Pernicious anemia refers to a type of autoimmune anemia. Antibodies are directed against intrinsic factor or parietal cells which produce intrinsic factor. Intrinsic factor is required for vitamin B12 absorption, so impaired absorption of vitamin B12 can result. more...
The term pernicious anemia is sometimes used more loosely to include non-autoimmune causes of vitamin B12 deficiency.
Blood testing typically shows a macrocytic anemia, and low levels of serum vitamin B12. A Schilling test can then be used to distinguish between pernicious anemia, vitamin B12 malabsorption, and vitamin B12 deficiency. Approximately 90% of individuals with pernicious anemia have antibodies for parietal cells, however only 50% of individuals with these antibodies have the disease.
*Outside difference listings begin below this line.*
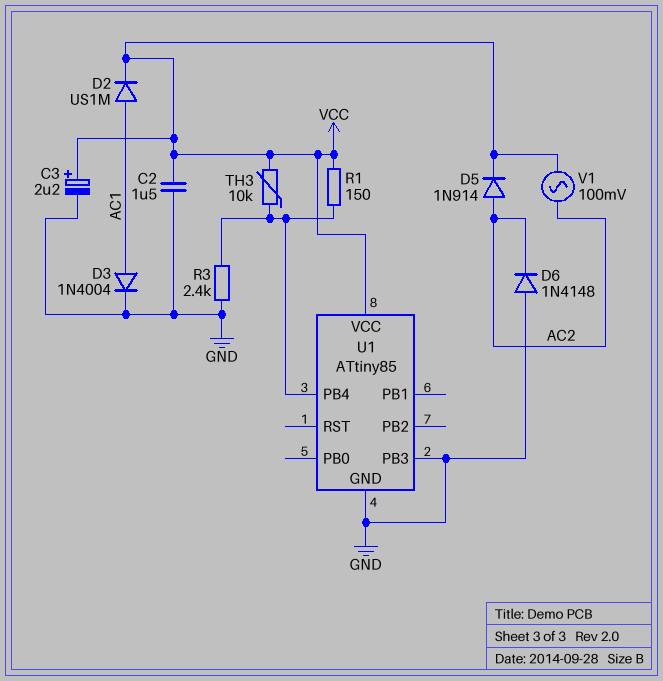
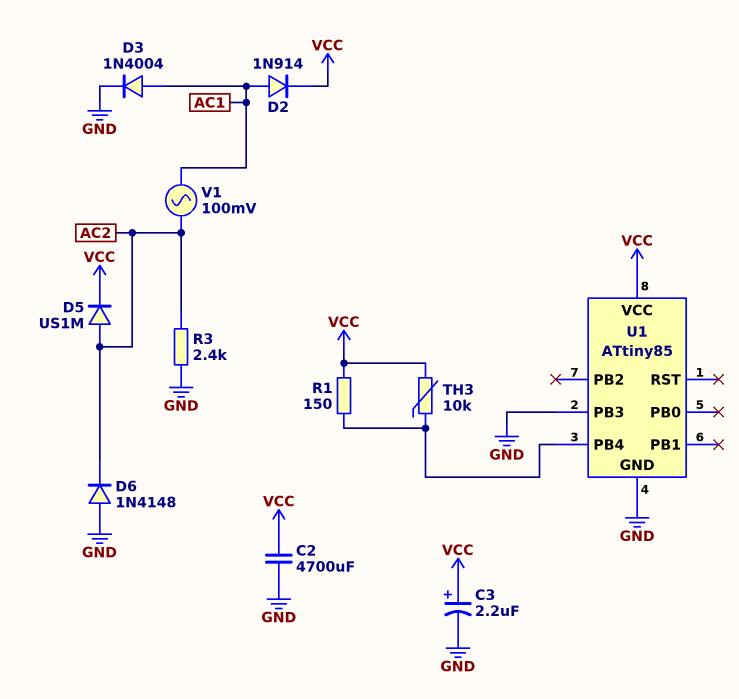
C2: 1.5uF (GND, VCC) -> 4700uF (GND, VCC)
D2: diode US1M (A AC1, K VCC) -> diode 1N914 (A AC1, K VCC)
D5: diode 1N914 (A AC2, K VCC) -> diode US1M (A AC2, K VCC)
R3: 2.4k (GND, U1/PB4) -> 2.4k (AC2, GND)
V1: AC 100mV (AC2, VCC) -> AC 100mV (AC1, AC2)

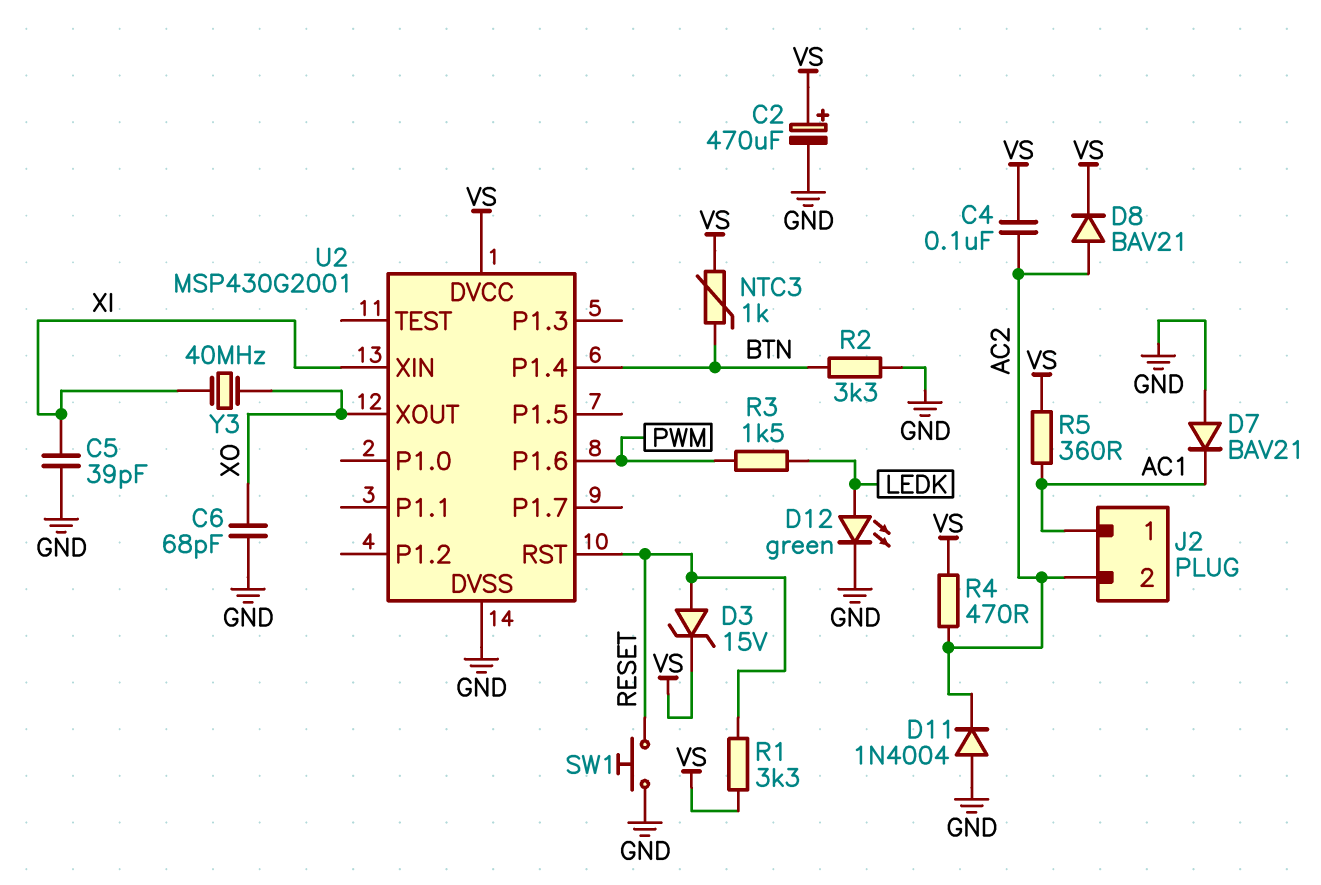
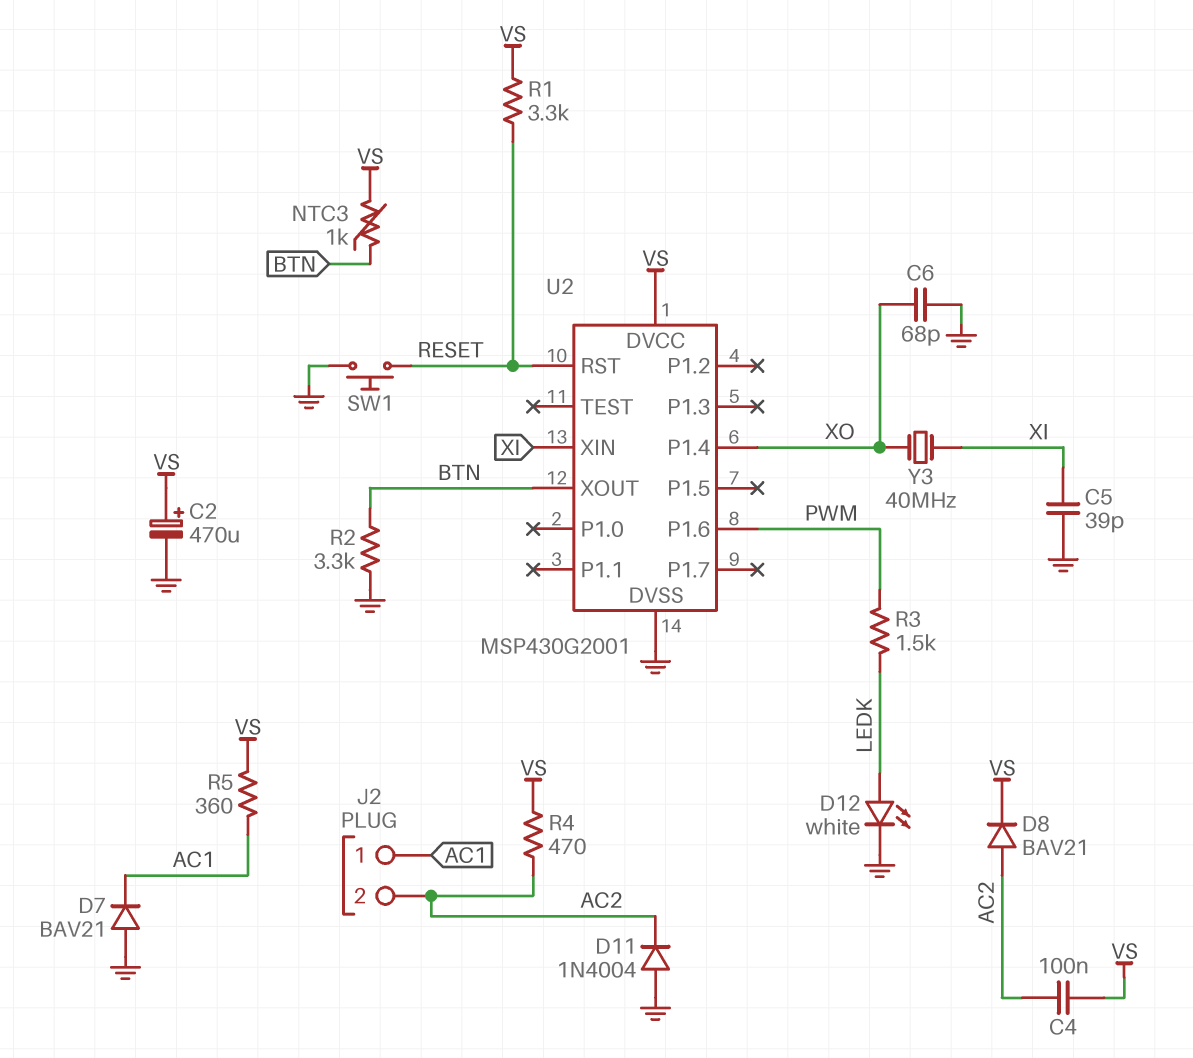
D3: zener 15V (A RESET, K VS) -> none
D12: LED green (A LEDK, K GND) -> LED white (A LEDK, K GND)
U2 pin P1.4: BTN -> XO
U2 pin XOUT: XO -> BTN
The treatment for pernicious anemia was first devised by William Murphy who bled dogs to make them anemic and then fed them various substances to see what (if anything) would make them healthy again. He discovered that ingesting large amounts of liver seemed to cure the disease. George Minot and George Whipple then set about to chemically isolate the curative substance and ultimately were able to isolate the vitamin B12 from the liver. For this, all three shared the 1934 Nobel Prize in Medicine. As a result, pernicious anemia is now treated with either vitamin B12 injections (hydroxocobalamin or cyanocobalamin), or large oral doses of vitamin B12, typically between 2 and 4 mg daily.
Pernicious anemia may cause inflammation of the tongue (glossitis). Perncious anemia is also associated with premature greying, blue eyes, vitiligo, and blood group A.
Treatment usually consists of an initial two week course of B12 injections every other day to cause B12 to be stored in the liver, or a longer course if the patient's B12 level is seriously low in the view of the doctor; then booster shots performed at regular intervals, usually once a month, throughout the life of the patient. Injections usually contain a reddish liquid called hydroxycobalamin or cyanocobalamin. They are given directly into the muscle, usually in the arms, to avoid going through the ileum and being destroyed.
Alternatively, B12, when given in sufficient quantity, can be absorbed orally in a pathway that does not require intrinsic factor or an ileum. Usually, this requires a dose of around 1000 to 2000 mcg. By contrast, the typical Western diet contains 5-7 mcg of B12.